Noites brasileiras do ponto de vista de um animal

O Zoológico de Brasília costuma se preocupar com animais doentes descobertos nas ruas da cidade em que está sediado. Esta relação em mudança entre a expansão urbana e o mundo natural é o centro das atenções no documentário de Ana Vaz. É noite na América (é noite na América). O uso de filmes 16mm vencidos acentua o estado precário em que esses animais vivem e, através de sua própria forma, o filme busca reequilibrar as hierarquias humano/animal.

Uma vez vencido, o filme de celulóide tende a ser indesejável, pois não é comercialmente viável. A granulação torna-se maior e mais suave, a exposição pisca de forma inconsistente e as cores mudam de matiz. Não é diferente de como um corpo lida com uma infecção. É como se o filme estivesse respirando pesadamente enquanto tenta segurar cada quadro. Os animais que Vaz observa ocupam uma área cinzenta semelhante, forçados a se adaptar à vida da cidade em uma região que já foi destinada a eles, muitas vezes contraindo cinomose no processo.

É incomum que tantos animais apareçam nas ruas de Brasília, ou é a expansão urbana que toma conta daquele ambiente a verdadeira intrusão? Ao longo do filme, telefonemas e depoimentos em áudio detalham a variedade de maneiras pelas quais os animais chegam aos cuidados do zoológico, muitas vezes transmitidos com descrença. Essas anedotas fazem as situações parecerem sensacionais, mas sua frequência ilustra a magnitude do problema. O restante do áudio do filme está repleto de ruídos de animais, como se estivessem conversando com humanos ou fazendo uma ligação e respondendo.

Do É noite na América

Vaz oferece uma variedade de formas alternativas de visualização. Através da névoa do filme vencido, os passeios noturnos se transformam em nebulosas borradas. Em uma sequência, um mamífero é capturado em close-ups em movimento lento que traçam o pelo, os olhos e a boca do animal, e o grão de cor azul o torna uma superfície visualmente tátil. Essas imagens parecem familiares, mas isso é um ponto de vista humano ou de um animal perdido em Brasília?

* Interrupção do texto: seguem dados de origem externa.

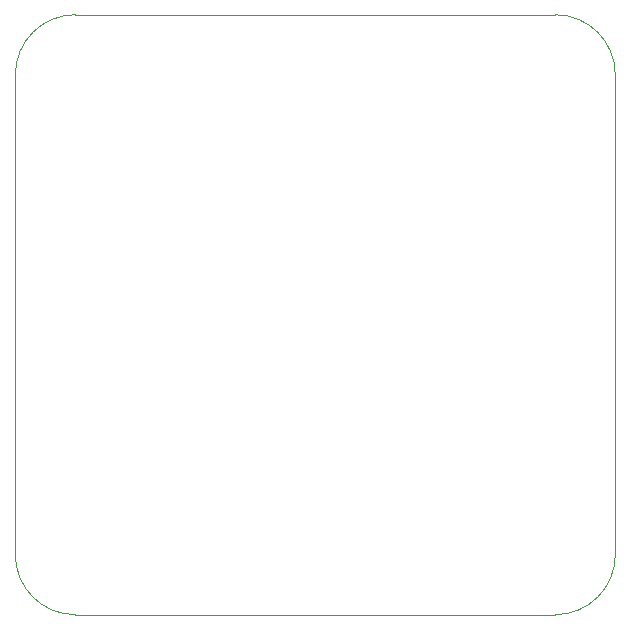
<source format=gbr>
G04 #@! TF.GenerationSoftware,KiCad,Pcbnew,8.0.6*
G04 #@! TF.CreationDate,2025-01-16T18:06:10-08:00*
G04 #@! TF.ProjectId,levitas_daughterboard,6c657669-7461-4735-9f64-617567687465,rev?*
G04 #@! TF.SameCoordinates,Original*
G04 #@! TF.FileFunction,Profile,NP*
%FSLAX46Y46*%
G04 Gerber Fmt 4.6, Leading zero omitted, Abs format (unit mm)*
G04 Created by KiCad (PCBNEW 8.0.6) date 2025-01-16 18:06:10*
%MOMM*%
%LPD*%
G01*
G04 APERTURE LIST*
G04 #@! TA.AperFunction,Profile*
%ADD10C,0.050000*%
G04 #@! TD*
G04 APERTURE END LIST*
D10*
X170180000Y-109220000D02*
X170180000Y-68580000D01*
X119380000Y-68580000D02*
G75*
G02*
X124460000Y-63500000I5080000J0D01*
G01*
X124460000Y-63500000D02*
X165100000Y-63500000D01*
X165100000Y-63500000D02*
G75*
G02*
X170180000Y-68580000I0J-5080000D01*
G01*
X170180000Y-109220000D02*
G75*
G02*
X165100000Y-114300000I-5080000J0D01*
G01*
X124460000Y-114300000D02*
X165100000Y-114300000D01*
X119380000Y-68580000D02*
X119380000Y-109220000D01*
X124460000Y-114300000D02*
G75*
G02*
X119380000Y-109220000I0J5080000D01*
G01*
M02*

</source>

O cinema há muito imbuiu a noite com um senso de mística. Nos dias anteriores ao filme colorido, o celulóide era tingido de azul para marcar as cenas noturnas. Isso perdurou na era da cor por décadas, com filtros e produtos químicos usados ​​como parte do processo dia-a-noite, uma maneira de forjar uma noite perfeitamente controlada. é noite na América aponta para essa história em sua sequência de abertura, uma série de planos panorâmicos do horizonte de Brasília banhado em azul profundo. À medida que as tomadas aceleram junto com uma paisagem sonora que funde os ruídos da cidade e os chamados dos animais, os prédios se desfocam, transformando a cidade em um lugar que não existe. Aqui está outra forma alternativa de ver, pois os aviões imitam o voo de um pássaro desorientado.

Do É noite na América

é noite na América dá às formas liminares um protagonismo que normalmente não lhes é concedido. O título incorpora isso. A palavra “América” ​​é frequentemente associada apenas aos Estados Unidos, com vista para o Hemisfério Ocidental em geral. Existem perspectivas alternativas que oferecem maneiras de olhar mais profundamente.

É noite na América estreias no Festival Internacional de Cinema de Locarno (a partir de agora até 13 de agosto em Locarno), e também jogará no Festival Documentário Cidade Aberta (de 7 a 13 de setembro em Londres).